Earth and Planetary Science Letters 425: 187–192
doi:10.1016/j.epsl.2015.06.009
http://www.sciencedirect.com/science/article/pii/S0012821X15003659

Highlights

The crater inventory at Earth's surface is probably complete above 6
km diameter.
Some 350 undiscovered craters between 0.25 km and 6 km wide should be present.
Long-term erosion rates might be closer to present-day rates than assumed.

Abstract

Only 128 impact craters exposed at Earth's surface have been found so
far, while new craters are discovered occasionally. Taking into
account the permanent consumption of craters by erosion we present the
first estimate on the number of impact craters that should be present
at Earth's surface. Our study yields no evidence for any systematic
incompleteness in the available inventory of the craters larger than
about 6 km in diameter exposed at the surface. In contrast, more than
90 craters in the diameter range from 1 km to 6 km should still be
waiting to be discovered, and even more than 250 between 0.25 km and 1
km diameter.
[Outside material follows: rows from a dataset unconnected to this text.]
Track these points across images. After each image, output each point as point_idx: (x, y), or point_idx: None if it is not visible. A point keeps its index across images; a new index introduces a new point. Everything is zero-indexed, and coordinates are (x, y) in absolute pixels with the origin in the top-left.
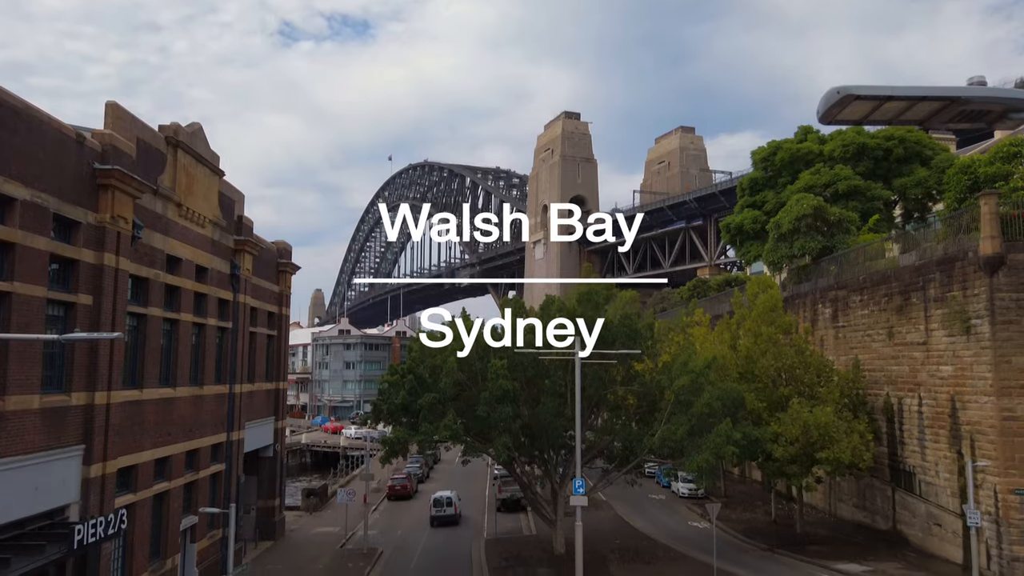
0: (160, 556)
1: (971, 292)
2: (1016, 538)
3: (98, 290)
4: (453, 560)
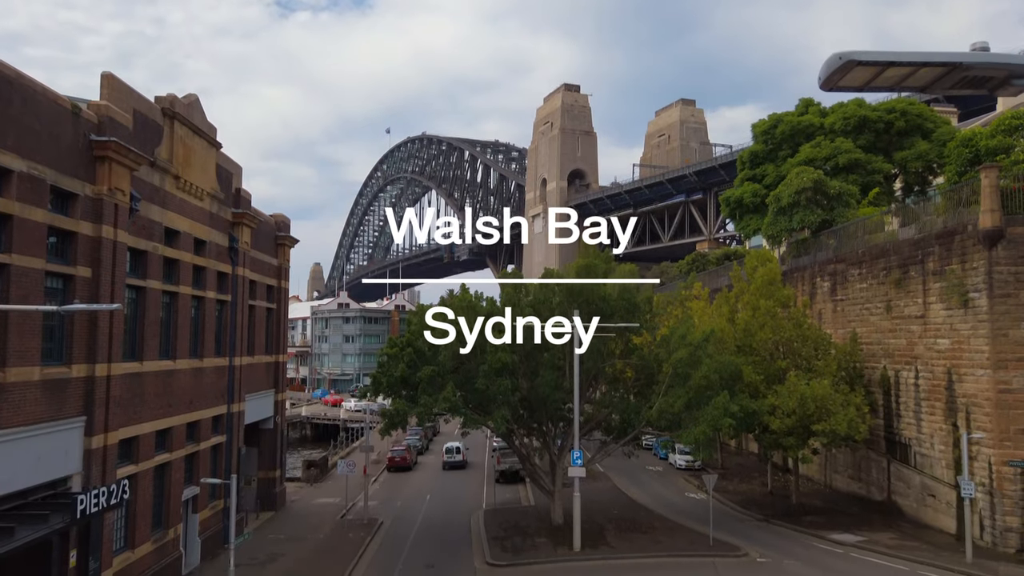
0: (162, 526)
1: (970, 266)
2: (1009, 509)
3: (96, 262)
4: (452, 529)
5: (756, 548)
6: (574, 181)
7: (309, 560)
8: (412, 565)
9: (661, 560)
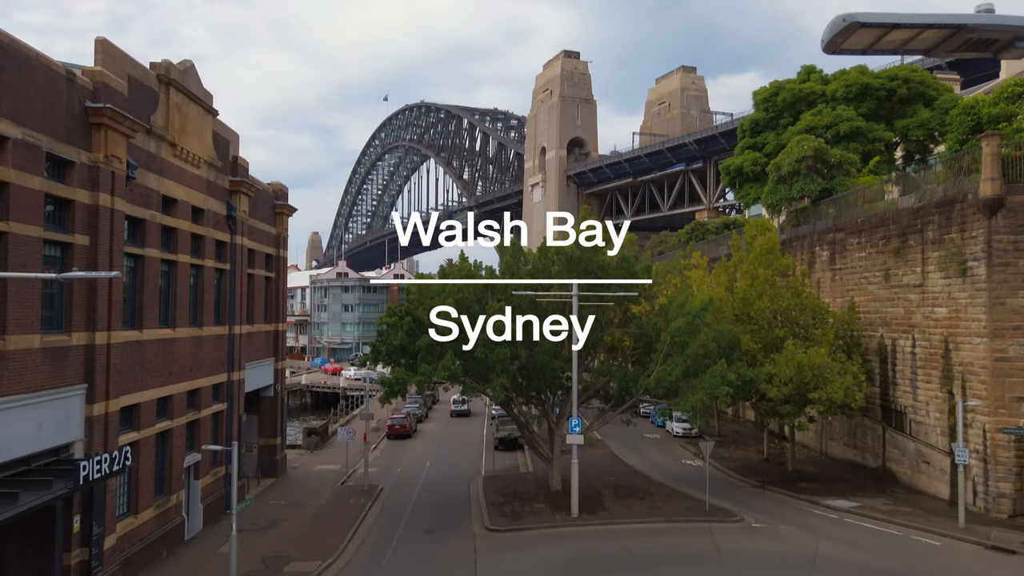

The transition from a probably complete inventory above 6
km to a strongly incomplete record at smaller sizes may be related to
the difference between simple and complex craters. Beyond these
results on the terrestrial crater record, our findings tentatively
suggest that erosion rates on the 10 to 100 million year scale may be
closer to present-day erosion rates than previously assumed.